The expected counts are as follows,

$E_{11}=(r_1*c_1)/n=(1482*305)/2901=155.81$

$E_{12}=(r_1*c_2)/n=(1419*305)/2901=149.19$

$E_{21}=(r_2*c_1)/n=(1482*738)/2901=377.01$

$E_{22}=(r_2*c_2)/n=(1419*738)/2901=360.99$

$E_{31}=(r_3*c_1)/n=(1482*1563)/2901=798.47$

$E_{32}=(r_3*c_2)/n=(1419*1563)/2901=764.53$

$E_{41}=(r_4*c_1)/n=(1482*134)/2901=68.46$

$E_{42}=(r_4*c_2)/n=(1419*134)/2901=65.54$

$E_{51}=(r_5*c_1)/n=(1482*41)/2901=20.95$

$E_{52}=(r_5*c_2)/n=(1419*41)/2901=20.05$

$E_{61}=(r_6*c_1)/n=(1482*30)/2901=15.33$

$E_{62}=(r_6*c_2)/n=(1419*30)/2901=14.67$

$E_{71}=(r_7*c_1)/n=(1482*90)/2901=45.98$

$E_{72}=(r_7*c_2)/n=(1419*90)/2901=44.02$

Next is to determine the test statistic given as,

$\chi^2_c=\displaystyle\sum^7_{i=1}\displaystyle\sum^2_{j=1}(O_{ij}-E_{ij})^2/E_{ij}$

Now,

$\chi^2_c=(131-155.81)^2/155.81+(174-149.19)^2/149.19+(181-377.01)^2/377.01+(557-360.99)^2/360.99+(1045-798.47)^2/798.47+(518-764.53)^2/764.53+(80-68.46)^2/68.46+(54-65.54)^2/65.54+(12-20.95)^2/20.95+(29-20.05)^2/20.05+(9-15.33)^2/15.33+(21-14.67)^2/14.67+(24-45.98)^2/45.98+(66-44.02)^2/44.02=410.6408(4dp)$

$\chi^2_c$ is compared with the table value at $\alpha$ level of significance with $(r-1)*(c-1)=(7-1)*(2-1)=6*1=6$ degrees of freedom.

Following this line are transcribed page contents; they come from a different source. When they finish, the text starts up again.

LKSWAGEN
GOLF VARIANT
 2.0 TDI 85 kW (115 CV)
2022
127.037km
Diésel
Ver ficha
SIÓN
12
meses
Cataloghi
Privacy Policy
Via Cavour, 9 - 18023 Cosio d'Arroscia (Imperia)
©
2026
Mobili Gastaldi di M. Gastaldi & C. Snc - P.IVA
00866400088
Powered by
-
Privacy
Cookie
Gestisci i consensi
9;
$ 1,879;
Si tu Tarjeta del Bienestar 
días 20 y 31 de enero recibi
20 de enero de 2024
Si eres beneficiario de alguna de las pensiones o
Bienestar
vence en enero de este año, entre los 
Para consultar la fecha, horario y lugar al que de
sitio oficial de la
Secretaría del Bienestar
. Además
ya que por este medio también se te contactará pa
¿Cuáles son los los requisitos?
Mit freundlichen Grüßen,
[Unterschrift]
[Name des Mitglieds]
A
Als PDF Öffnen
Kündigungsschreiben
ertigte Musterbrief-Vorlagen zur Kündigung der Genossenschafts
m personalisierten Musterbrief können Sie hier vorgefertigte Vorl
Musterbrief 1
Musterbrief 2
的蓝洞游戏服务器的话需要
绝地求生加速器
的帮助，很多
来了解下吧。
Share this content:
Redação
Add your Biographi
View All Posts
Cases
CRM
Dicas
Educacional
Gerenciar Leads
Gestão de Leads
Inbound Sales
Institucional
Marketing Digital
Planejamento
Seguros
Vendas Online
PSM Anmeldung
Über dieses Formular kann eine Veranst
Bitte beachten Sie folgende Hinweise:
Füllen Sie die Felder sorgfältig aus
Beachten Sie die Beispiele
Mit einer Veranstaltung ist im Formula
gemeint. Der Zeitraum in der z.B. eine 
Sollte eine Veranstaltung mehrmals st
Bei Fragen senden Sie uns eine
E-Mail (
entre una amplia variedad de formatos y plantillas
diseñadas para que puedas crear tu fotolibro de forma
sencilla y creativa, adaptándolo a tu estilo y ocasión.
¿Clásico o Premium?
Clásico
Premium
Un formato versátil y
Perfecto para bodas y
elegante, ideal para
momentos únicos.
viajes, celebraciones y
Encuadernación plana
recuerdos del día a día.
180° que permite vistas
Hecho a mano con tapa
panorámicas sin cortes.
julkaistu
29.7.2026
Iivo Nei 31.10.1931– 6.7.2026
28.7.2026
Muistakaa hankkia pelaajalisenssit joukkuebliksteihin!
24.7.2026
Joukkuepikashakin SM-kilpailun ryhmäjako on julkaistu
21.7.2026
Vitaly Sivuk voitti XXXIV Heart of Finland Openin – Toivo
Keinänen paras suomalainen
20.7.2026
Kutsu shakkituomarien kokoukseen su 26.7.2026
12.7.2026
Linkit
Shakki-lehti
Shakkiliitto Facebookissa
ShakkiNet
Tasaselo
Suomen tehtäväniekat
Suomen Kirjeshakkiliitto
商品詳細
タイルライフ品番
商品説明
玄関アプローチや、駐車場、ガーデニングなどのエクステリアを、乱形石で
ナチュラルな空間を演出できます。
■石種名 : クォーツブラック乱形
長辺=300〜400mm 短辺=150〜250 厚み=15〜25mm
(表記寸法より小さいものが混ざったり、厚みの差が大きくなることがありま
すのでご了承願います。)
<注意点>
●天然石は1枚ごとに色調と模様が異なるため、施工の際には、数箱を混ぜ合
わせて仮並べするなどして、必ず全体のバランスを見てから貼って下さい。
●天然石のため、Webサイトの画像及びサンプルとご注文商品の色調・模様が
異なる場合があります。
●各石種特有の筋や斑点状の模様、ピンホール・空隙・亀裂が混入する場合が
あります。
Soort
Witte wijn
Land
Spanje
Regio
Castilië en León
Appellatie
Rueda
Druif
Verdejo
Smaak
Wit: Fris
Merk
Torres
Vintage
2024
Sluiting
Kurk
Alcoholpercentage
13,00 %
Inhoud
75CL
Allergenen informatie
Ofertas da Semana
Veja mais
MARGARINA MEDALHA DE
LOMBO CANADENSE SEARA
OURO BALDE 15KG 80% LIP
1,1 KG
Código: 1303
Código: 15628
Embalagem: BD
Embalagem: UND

The table value is $\chi^2_{\alpha=0.05,6}=12.5916$ and the null hypothesis is rejected if, $\chi^2_c\gt\chi^2_{0.05,6}.$

Since $\chi^2_c=410.6408\gt\chi^2_{0.05,6}=12.5916,$ we reject the null hypothesis and conclude that there is no sufficient evidence to show that the self-reported sub-groups of Asians in the Manhattan area fit that of the Lake Tahoe area at 5% level of significance.